[ad_1]
A few weeks ago, my husband and I made a bet. That said, ChatGPT cannot faithfully copy my writing style for smartwatch reviews. I told the bot to do this months ago, and the results were laughable. My spouse bet they could ask ChatGPT the exact same thing but they got a excess better results. My problem, he said, was I didn’t know the right questions to ask to get the answers I wanted.
To my sorrow, they were right. written by chatgpt excess better review like me When my husband asked
That memory flashed through my mind when I was blogging Google I/O. This year’s keynote was essentially a two-hour thesis on AI, how it will affect search, and all the ways it could affect it. boldness And Responsible make our life better A lot of it was neat. But when Google openly admitted that it is difficult to ask AI the right questions, a shiver ran down my spine.
During its demo of Duet AI, a series of tools that will live inside Gmail, Docs, and more, Google showed off a feature called Sidekick that gives you prompts based on the workspace document you’re working on. In other words, it is indicating You how to signal This By telling you what it can do.
It showed up again later in the keynote when Google showcased its new AI search results, called Search Generative Experience (SGE). SGE takes any query you type in the search bar and generates a mini report, or “snapshot,” at the top of the page. Below that snapshot are follow-up questions.
As someone whose job it is to ask questions, both demos were troubling. The queries and prompts Google uses on the platform don’t look the same as the queries I type in my search bar. My search queries often talk like a small child. (They also usually come after “reddit”, so I get non-SEO content mill answers.) Things like “bald dennis blackberry movie actor name”. When I’m searching for something written about Peloton’s 2022 earnings, I pop in “site:theverge.com Metaphors of Peloton McCarthy ship”. “What should I do for a weekend in Paris?” I wouldn’t even think of asking Google this kind of stuff.
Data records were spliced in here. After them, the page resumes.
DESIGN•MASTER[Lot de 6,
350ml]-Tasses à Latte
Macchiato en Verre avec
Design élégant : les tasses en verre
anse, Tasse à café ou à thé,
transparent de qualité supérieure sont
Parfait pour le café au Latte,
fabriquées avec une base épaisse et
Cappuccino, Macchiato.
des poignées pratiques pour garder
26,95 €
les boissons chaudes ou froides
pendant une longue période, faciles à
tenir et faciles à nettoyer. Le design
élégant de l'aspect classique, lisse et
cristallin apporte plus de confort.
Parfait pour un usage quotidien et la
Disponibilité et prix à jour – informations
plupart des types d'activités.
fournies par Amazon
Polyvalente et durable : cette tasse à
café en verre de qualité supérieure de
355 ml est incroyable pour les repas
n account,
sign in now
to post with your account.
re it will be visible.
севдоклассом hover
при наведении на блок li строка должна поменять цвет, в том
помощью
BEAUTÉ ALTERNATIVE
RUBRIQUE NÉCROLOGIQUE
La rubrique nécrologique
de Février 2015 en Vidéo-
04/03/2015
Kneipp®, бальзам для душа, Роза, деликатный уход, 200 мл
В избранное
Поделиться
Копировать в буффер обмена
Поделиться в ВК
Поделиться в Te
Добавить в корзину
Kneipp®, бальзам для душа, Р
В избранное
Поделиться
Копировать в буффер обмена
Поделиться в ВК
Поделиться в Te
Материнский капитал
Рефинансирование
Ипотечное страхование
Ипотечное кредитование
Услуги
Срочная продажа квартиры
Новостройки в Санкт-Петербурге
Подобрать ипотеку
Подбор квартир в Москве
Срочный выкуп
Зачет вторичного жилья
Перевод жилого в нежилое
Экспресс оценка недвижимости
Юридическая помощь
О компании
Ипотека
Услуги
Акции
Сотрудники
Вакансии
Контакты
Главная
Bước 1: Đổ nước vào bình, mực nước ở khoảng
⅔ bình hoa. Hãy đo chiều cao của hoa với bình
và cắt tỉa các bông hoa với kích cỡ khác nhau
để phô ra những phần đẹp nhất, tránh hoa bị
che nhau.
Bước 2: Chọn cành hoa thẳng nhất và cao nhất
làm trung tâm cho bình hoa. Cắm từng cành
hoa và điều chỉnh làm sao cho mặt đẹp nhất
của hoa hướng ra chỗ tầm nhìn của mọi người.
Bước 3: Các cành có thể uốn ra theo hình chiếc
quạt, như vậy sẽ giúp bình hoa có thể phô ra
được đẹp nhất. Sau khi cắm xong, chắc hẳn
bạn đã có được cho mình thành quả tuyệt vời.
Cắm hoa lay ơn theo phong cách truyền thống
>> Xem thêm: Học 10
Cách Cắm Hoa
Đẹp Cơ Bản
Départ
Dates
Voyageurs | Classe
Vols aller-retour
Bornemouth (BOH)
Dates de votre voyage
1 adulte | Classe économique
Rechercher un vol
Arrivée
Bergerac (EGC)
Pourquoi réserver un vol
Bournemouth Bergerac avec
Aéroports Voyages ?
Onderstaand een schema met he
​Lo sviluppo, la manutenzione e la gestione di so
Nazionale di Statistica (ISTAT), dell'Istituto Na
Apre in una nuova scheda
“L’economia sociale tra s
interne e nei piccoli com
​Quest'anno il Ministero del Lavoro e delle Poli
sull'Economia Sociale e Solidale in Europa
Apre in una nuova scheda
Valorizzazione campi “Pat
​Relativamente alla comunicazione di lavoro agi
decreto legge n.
I admit that when staring at any type of generative AI, I don’t know what to do. I can watch a billion demos, and yet, the blank window taunts me. It’s like I’m back in second grade and my grumpy teacher admonishes me for a question I don’t know the answer to. When I query something, the results I get are ridiculously garbled – things that would take me longer to render than if I were to do it myself.
My wife, on the other hand, has taken to AI like a fish to water. After our bet, I watched him play with ChatGPT for a whole hour. What impressed me the most was how different our prompts and questions were. Mine were short, open ended and wide. My wife left little room for interpretation in the AI. “You have to hold it by the hand,” he said. “You have to feed it everything you need.” Their commands and questions are hyper-specific, lengthy, and often include reference links or data sets. But even they have to rewrite the prompts and questions again and again to get what they’re looking for.
It’s just ChatGPT. Google’s pitching goes a step further. Duet AI is there to pull relevant data from your emails and documents and what you need (which is hilarious because I don’t even know I need it half the time). SGE is designed to answer your questions – even those that don’t have a “right” answer – and then anticipate what you might ask next. For this more intuitive AI to work, programmers have to make it so that the AI knows what questions to ask users so that users can ask it the right questions in return. This means that programmers need to know what questions users want answered before asking them. Thinking about it gives me a headache.
Not to get too philosophical, but you could say that the whole of life is about figuring out the right questions to ask. To me, the most uncomfortable thing about the AI age is that I don’t think any of us know what we are. In fact Want from AI. Google says this is what it showed on stage at I/O. OpenAI thinks it’s a chatbot. Microsoft seems to think it’s a really sexy chatbot. But whenever I talk to the average person about AI these days, the question everyone wants answered is simple. How will AI change and affect My life?
Problem is, no one, not even the bots, has a good answer for that yet. And I don’t think we’ll get any satisfactory answers until everyone takes the time to rewire their brains to speak more fluently with AI.